I was talking to a businessman whose family members were affected by a serious medical condition. He turned to me and said: “You are a neuroscientist. What do you know about Parkinson’s disease?”
I caught sight of my wife, but she engaged in another conversation. I was on my own, and I paused to gather my thoughts before reacting. Because I had a secret.
It was a secret I hadn’t told any of my coworkers yet: I have Parkinson’s.
I am still at the beginning of my fascinating, frightening and ultimately life-affirming journey as a brain scientist with a disabling disease of the brain. Already it has given me a new perspective on my work, it has inspired me to appreciate life and it has allowed me to see myself as a person who can make a difference in ways that I never expected. But it took some time to get here.
first sign
I remember the first time I saw something was wrong. Four years ago, I was filling out a mountain of order forms for new lab equipment.
After a few pages, my hand became a trembling lump of flesh and bone, locked in needlessly tense stiffness. A few days later, I noticed that my walk was changing: instead of rolling my arm to my side, I held it rigidly in front of me, even grasping the bottom edge of my shirt. I also had occasional tingling in the last two fingers of my hand.
I was 36 and it was the most terrifying time of my life, even with none of these mysterious symptoms. In the span of six months, I found myself in a job I had spent 20 years preparing for, I became a father for the second time, I moved across the country to a city we didn’t know anyone in, and I was working alone.
In an empty lab wondering who left me in charge. I study how neuromodulatory chemicals like dopamine affect neural activity and behavior. And now, my own brain chemistry was rebelling against me.
I considered several possibilities. a brain tumor? dystonia? motor neurone disease? Huntington’s disease? multiple sclerosis? Was I just stressed?
My diagnosis came from a young neurology fellow at one of the world’s leading centers for the study of movement disorders. He felt more like a peer than an authority figure. He, too, spent a lot of time doing basic research in the lab and published papers in some of the same journals as mine; We could have met each other as easily as in a scientific meeting. As a result, the experience of my diagnosis was oddly collegial.

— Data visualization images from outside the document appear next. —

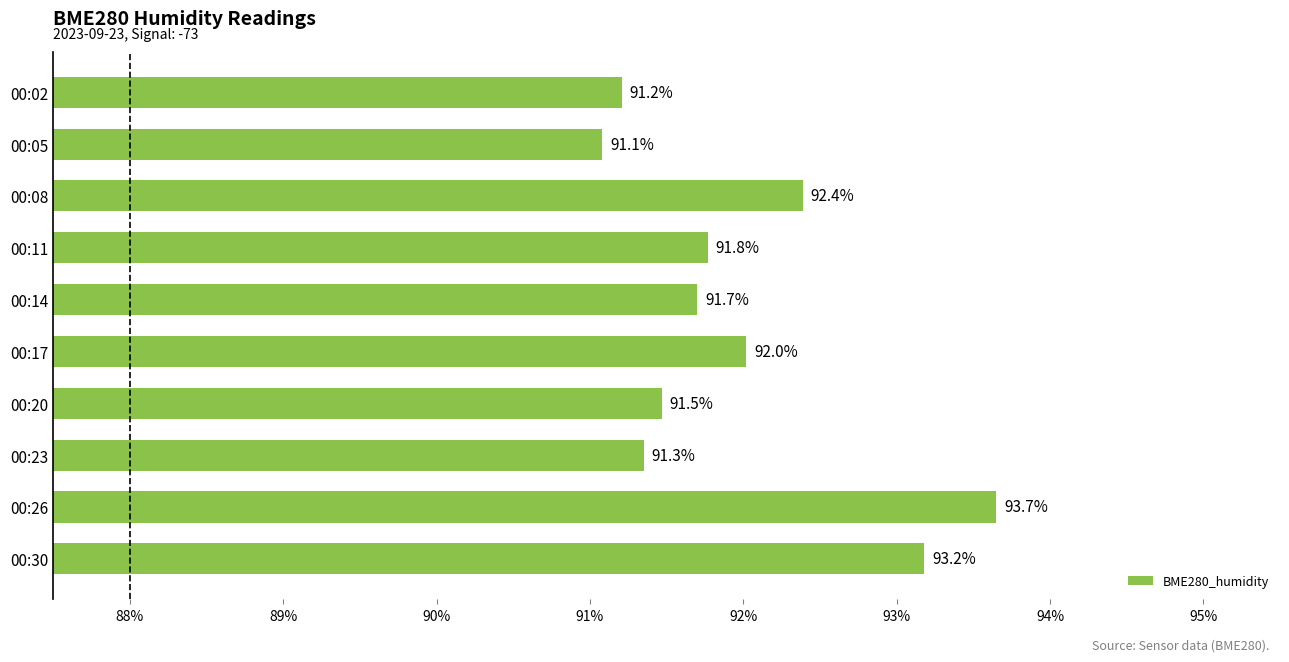

Which has a higher value, 00:17 or 00:30?

00:30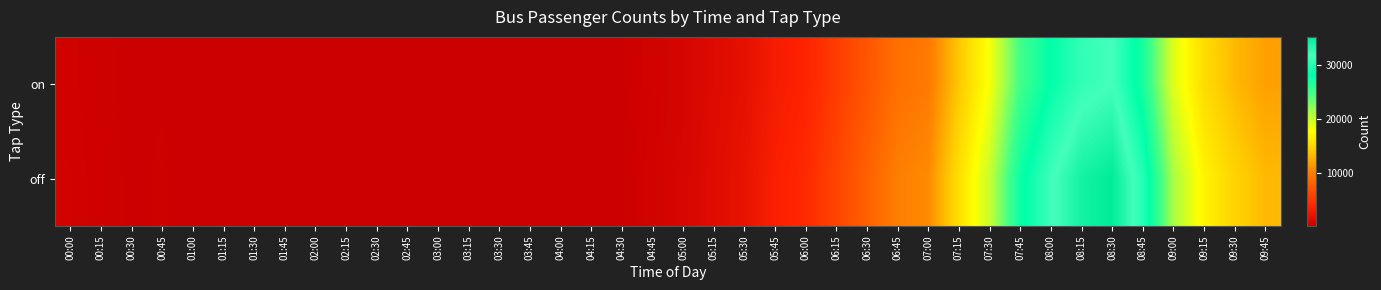

What is the spread (max minus min) of values at 05:15?

148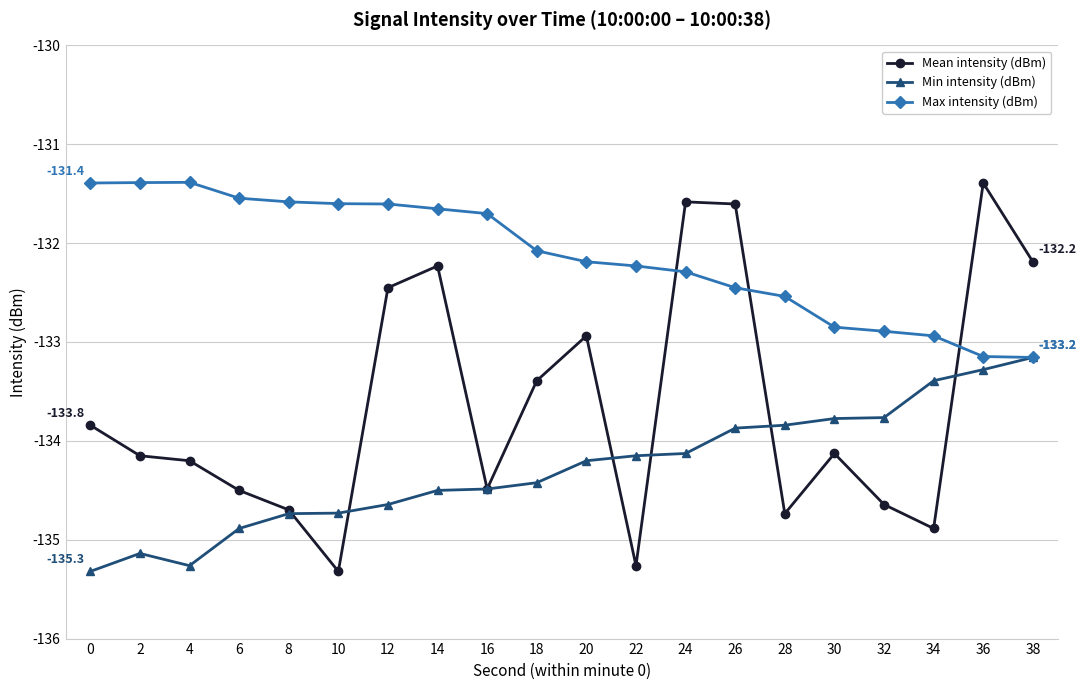

After their last crossing, which series has the higher values: Max intensity (dBm) or Mean intensity (dBm)?

Mean intensity (dBm)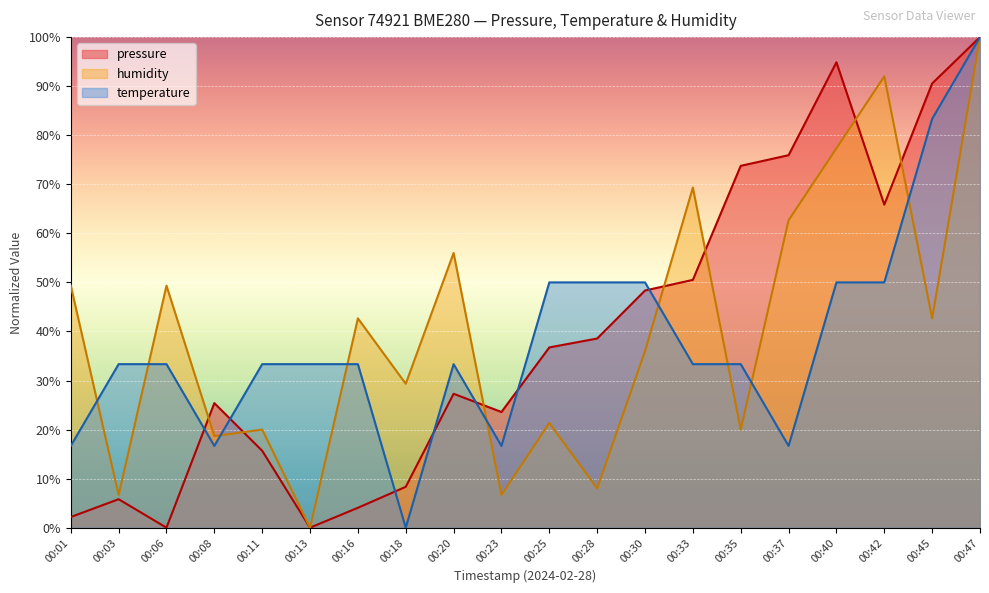

How many intersections are there between humidity and temperature?

9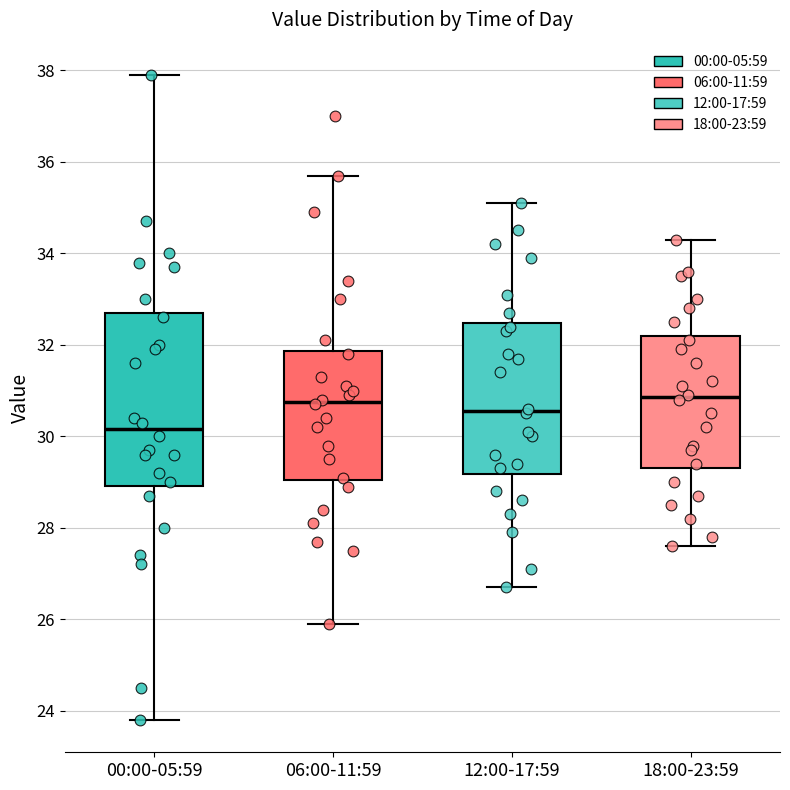

Where does the upper whisker of the box for 18:00-23:59 end on the y-axis? The values are not printed on the chart, so give them approximately, as read against the axis.

34.4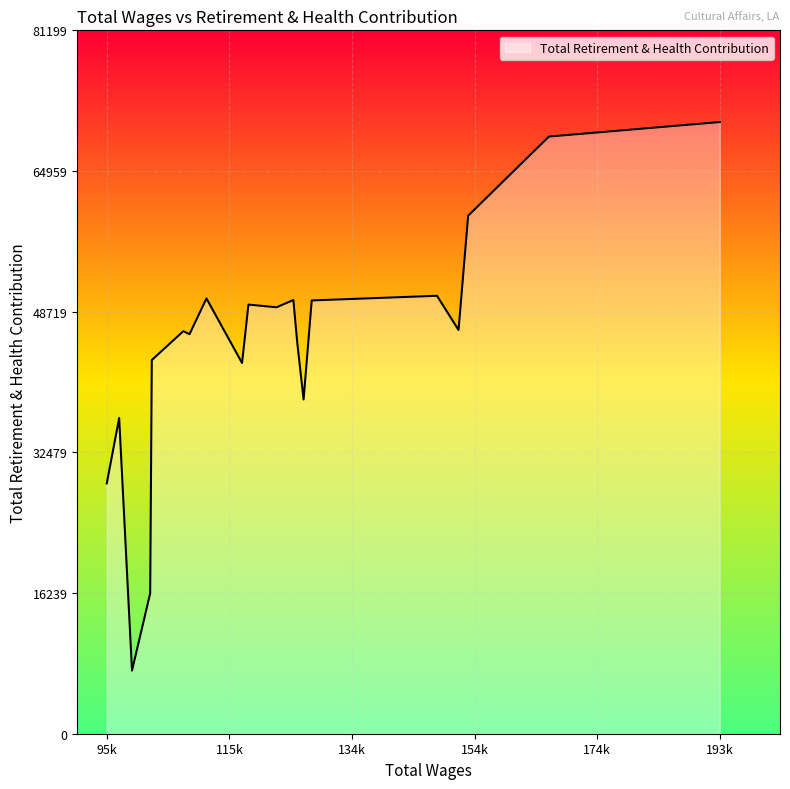

What is the minimum value shown in the chart?

7289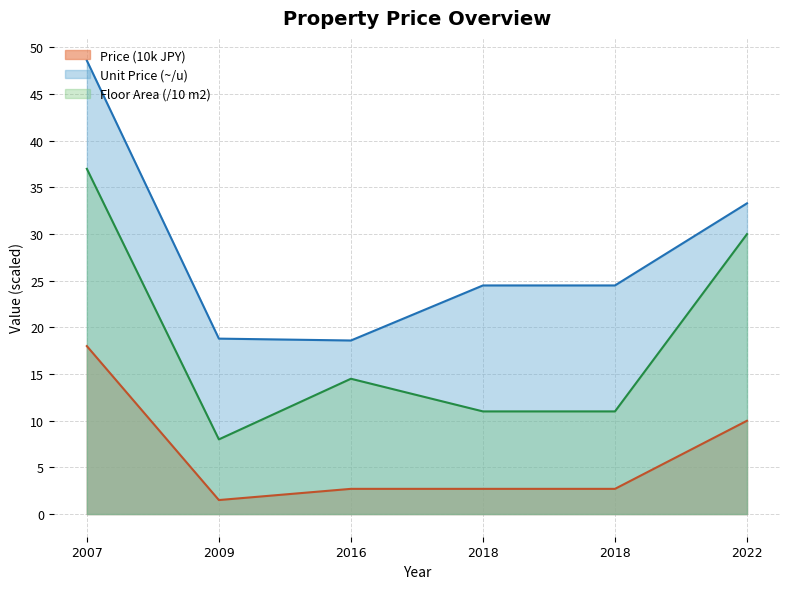

In Floor Area (m2), how many points are lower than both neighbors (excluding endpoints)?

1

Immediately, I wondered how long I could get away without telling my colleagues. I worried that if the reviewers weren’t confident about investing in my future, I would be less likely to get the grant I needed to run my lab. I wondered if students and postdocs would be afraid to join my research group.
And, perhaps most importantly, how long will I be able to experiment – the thing I love the most. Stiffness, tremors, fatigue, jerky movements, falls, drooling, slurred speech and expressionless Parkinsonian mask. All these can be part of my future.
mind matters
I was diagnosed with Parkinson’s more than two years ago. From that day on, I’ve had a different relationship with the brain – my scientific focus for the past 20 years. Now I know what it’s like to have a brain disorder and can detect its manifestations earlier. Take the very strange symptom known as ‘freezing’.
Sometimes, when I try to raise my hand well… Note that I didn’t say can’t. There is nothing wrong with my hands. It’s still strong and able to walk, but it takes effort for me to move, even focus – often to the extent that whatever my brain is doing (talking) including doing or thinking) I have to stop. Sometimes, when no one else is around, I use my other hand to move it.
As a neuroscientist, being directly confronted with the intersection of neurophysiological and philosophical constructs of ‘desire’ is simultaneously fascinating and terrifying.
The way my mind and body battle forces me to rethink the homunculus, a generally disrespectful (among neuroscientists) little man pulling levers inside our heads, reading inputs and outputs. Sends. Everything we know about how the brain is arranged belies this image, and yet in my daily experience there is a dualism.